**ASSIGNED TASK**
Reproduce the data below verbatim from the line containing "[74,422,113,433] 'data' ->" through its final line, and produce nothing more.

Detected change data:
● ● ● ● ● ● ●

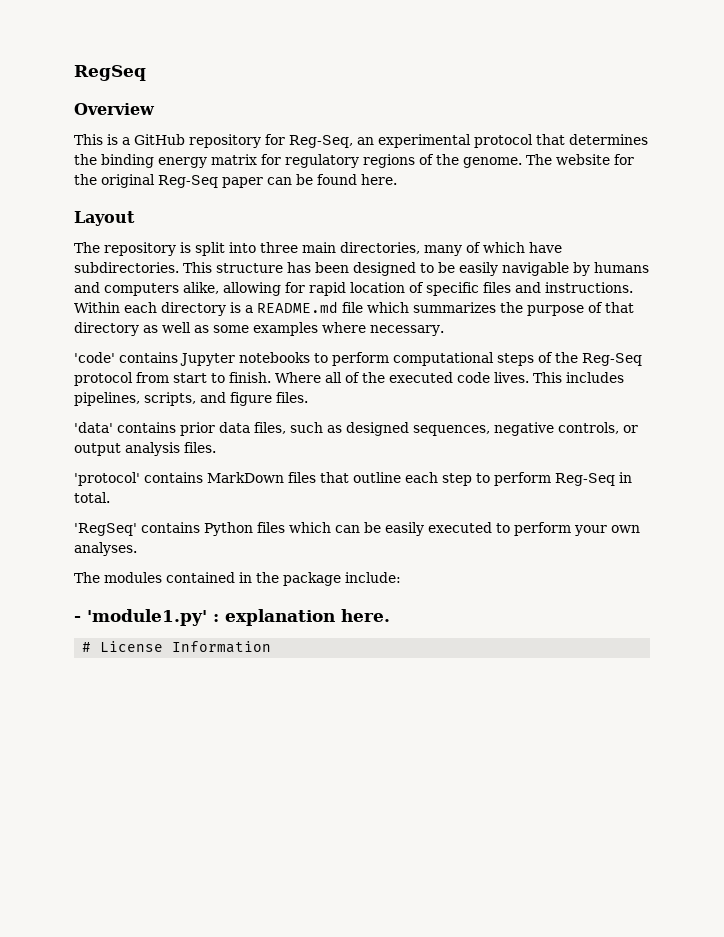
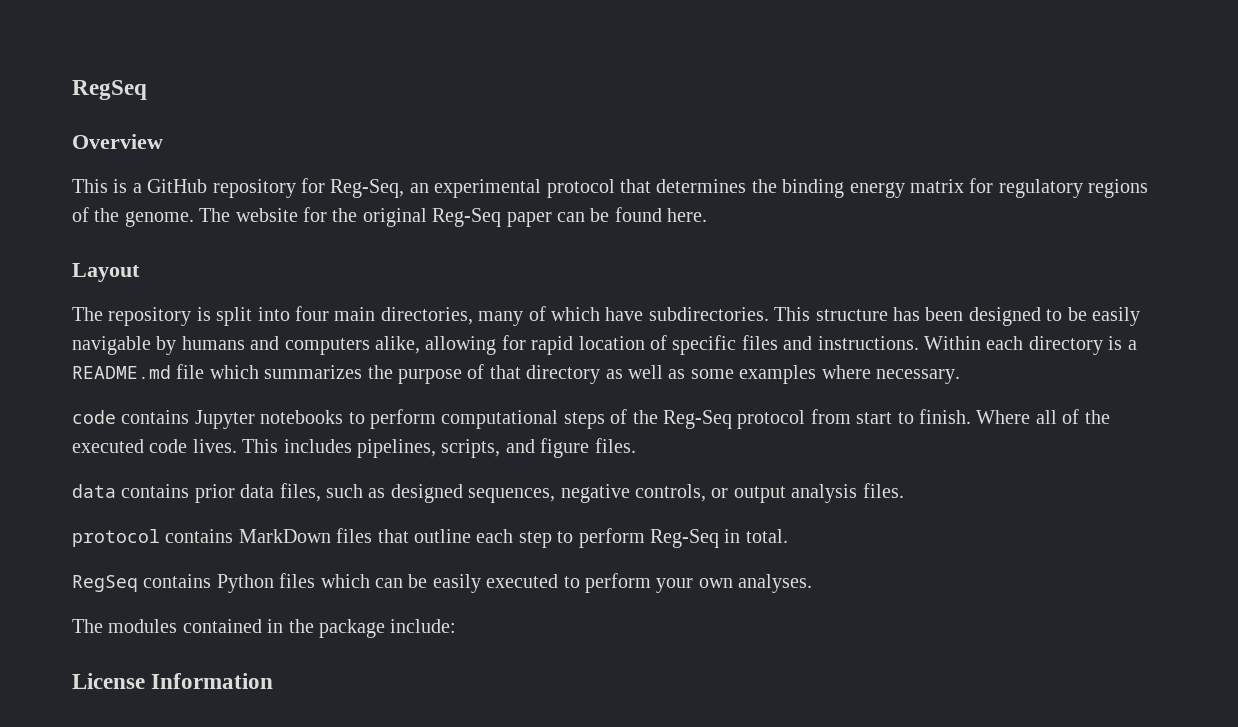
[260,242,298,253] three -> [295,306,329,321] four
[74,352,115,363] 'code' -> [72,410,116,424] code
[74,422,113,433] 'data' -> [72,484,116,498] data
[74,472,140,486] 'protocol' -> [72,529,160,547] protocol
[74,523,137,536] 'RegSeq' -> [72,575,138,592] RegSeq
[74,609,390,626] [82,642,92,652] - 'module1.py' : explanation here. // # -> (457, 626) none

● ● ● ● ● ● ●

**TASK ANSWER**
[74,422,113,433] 'data' -> [72,484,116,498] data
[74,472,140,486] 'protocol' -> [72,529,160,547] protocol
[74,523,137,536] 'RegSeq' -> [72,575,138,592] RegSeq
[74,609,390,626] [82,642,92,652] - 'module1.py' : explanation here. // # -> (457, 626) none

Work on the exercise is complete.